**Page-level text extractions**
****************************************
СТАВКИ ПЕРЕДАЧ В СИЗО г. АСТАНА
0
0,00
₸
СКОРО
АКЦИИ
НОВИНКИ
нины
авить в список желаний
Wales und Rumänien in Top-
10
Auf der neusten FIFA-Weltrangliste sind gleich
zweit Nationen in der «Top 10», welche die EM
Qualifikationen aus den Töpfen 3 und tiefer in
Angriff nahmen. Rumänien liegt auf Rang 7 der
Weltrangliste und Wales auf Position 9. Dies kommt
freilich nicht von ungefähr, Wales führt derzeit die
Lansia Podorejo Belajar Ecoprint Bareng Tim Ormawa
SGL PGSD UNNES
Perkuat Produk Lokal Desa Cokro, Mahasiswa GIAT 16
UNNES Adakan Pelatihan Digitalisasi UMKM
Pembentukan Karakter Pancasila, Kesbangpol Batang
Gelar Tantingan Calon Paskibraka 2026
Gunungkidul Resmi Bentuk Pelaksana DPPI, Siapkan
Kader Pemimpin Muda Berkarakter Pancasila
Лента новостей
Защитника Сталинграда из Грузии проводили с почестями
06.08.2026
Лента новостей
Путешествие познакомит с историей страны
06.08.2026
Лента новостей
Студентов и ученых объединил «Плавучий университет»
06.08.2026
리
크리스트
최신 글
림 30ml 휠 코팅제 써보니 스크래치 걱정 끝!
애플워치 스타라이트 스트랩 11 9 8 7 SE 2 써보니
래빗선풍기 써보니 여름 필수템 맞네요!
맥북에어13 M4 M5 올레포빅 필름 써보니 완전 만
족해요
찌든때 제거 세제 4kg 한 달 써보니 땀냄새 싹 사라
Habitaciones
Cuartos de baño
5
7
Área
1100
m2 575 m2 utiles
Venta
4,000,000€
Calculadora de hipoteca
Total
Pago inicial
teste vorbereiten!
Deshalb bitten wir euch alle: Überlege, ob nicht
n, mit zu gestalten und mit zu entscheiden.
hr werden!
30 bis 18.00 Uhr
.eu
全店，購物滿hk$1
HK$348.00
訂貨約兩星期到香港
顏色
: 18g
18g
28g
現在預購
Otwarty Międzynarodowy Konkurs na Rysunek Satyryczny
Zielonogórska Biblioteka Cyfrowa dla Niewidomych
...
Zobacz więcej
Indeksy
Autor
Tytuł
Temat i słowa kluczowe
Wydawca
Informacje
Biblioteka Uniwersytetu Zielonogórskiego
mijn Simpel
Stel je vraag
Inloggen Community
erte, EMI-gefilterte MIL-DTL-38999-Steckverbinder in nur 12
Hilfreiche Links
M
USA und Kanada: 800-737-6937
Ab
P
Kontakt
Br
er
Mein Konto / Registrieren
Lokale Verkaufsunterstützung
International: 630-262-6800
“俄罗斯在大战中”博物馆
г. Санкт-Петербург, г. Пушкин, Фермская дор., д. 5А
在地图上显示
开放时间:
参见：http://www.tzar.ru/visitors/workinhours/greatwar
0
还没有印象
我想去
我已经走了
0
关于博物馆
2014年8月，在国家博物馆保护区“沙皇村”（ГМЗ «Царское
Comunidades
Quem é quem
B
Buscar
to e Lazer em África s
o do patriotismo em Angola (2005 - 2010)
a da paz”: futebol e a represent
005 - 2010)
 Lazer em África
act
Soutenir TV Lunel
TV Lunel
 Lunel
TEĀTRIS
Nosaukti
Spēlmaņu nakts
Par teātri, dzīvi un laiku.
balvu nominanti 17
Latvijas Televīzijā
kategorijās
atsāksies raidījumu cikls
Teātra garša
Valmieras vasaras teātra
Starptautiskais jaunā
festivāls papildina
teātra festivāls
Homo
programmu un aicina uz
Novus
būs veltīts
****************************************
**What you are asked to do**
Scan the records above for the string "Biblioteka", then select every line that holds it.

**Solution to the problem**
Zielonogórska Biblioteka Cyfrowa dla Niewidomych
Biblioteka Uniwersytetu Zielonogórskiego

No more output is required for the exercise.